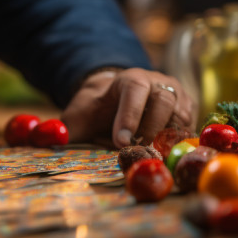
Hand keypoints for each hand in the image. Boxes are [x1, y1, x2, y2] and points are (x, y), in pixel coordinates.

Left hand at [60, 68, 193, 148]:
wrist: (116, 99)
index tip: (120, 142)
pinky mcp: (188, 111)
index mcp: (129, 78)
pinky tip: (169, 158)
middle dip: (150, 129)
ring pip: (180, 115)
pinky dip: (181, 144)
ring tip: (153, 159)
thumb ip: (64, 129)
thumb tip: (46, 141)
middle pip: (163, 101)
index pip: (134, 90)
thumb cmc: (95, 111)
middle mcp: (157, 82)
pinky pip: (190, 128)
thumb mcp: (77, 117)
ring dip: (168, 140)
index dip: (129, 116)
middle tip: (138, 153)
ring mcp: (176, 95)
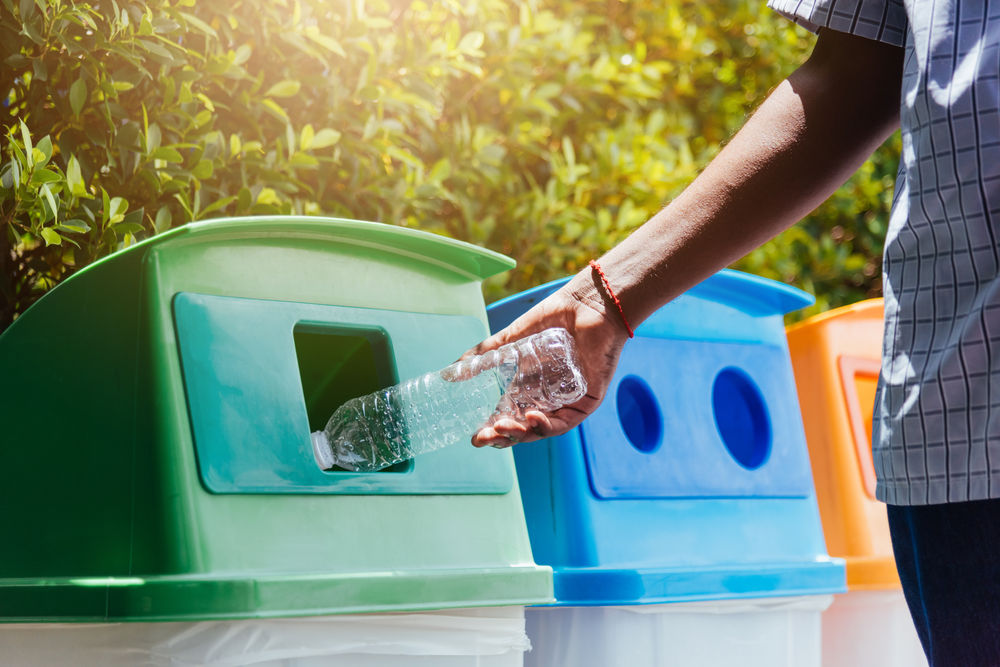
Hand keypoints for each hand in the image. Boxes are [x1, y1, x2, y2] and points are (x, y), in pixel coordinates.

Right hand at [464, 268, 631, 447]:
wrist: (586, 305)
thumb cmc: (553, 318)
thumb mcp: (511, 340)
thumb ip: (483, 356)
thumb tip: (449, 373)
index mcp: (529, 390)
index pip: (509, 419)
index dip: (492, 431)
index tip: (475, 438)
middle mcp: (547, 400)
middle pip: (524, 429)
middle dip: (504, 437)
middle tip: (485, 437)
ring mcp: (567, 402)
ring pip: (544, 429)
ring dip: (523, 433)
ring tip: (505, 427)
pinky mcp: (587, 400)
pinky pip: (567, 421)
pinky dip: (549, 424)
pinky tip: (533, 417)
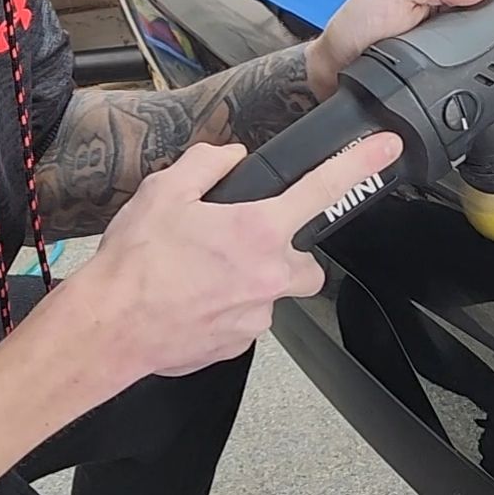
□ □ □
Pick from the records each line that contains the word "index" and show it.

ANSWER SPACE ::
index tip: (120, 142)
index mcp: (129, 78)
index pip: (134, 90)
index dip: (129, 116)
index mcp: (529, 390)
index pip: (509, 419)
index dip: (492, 431)
index tip: (475, 438)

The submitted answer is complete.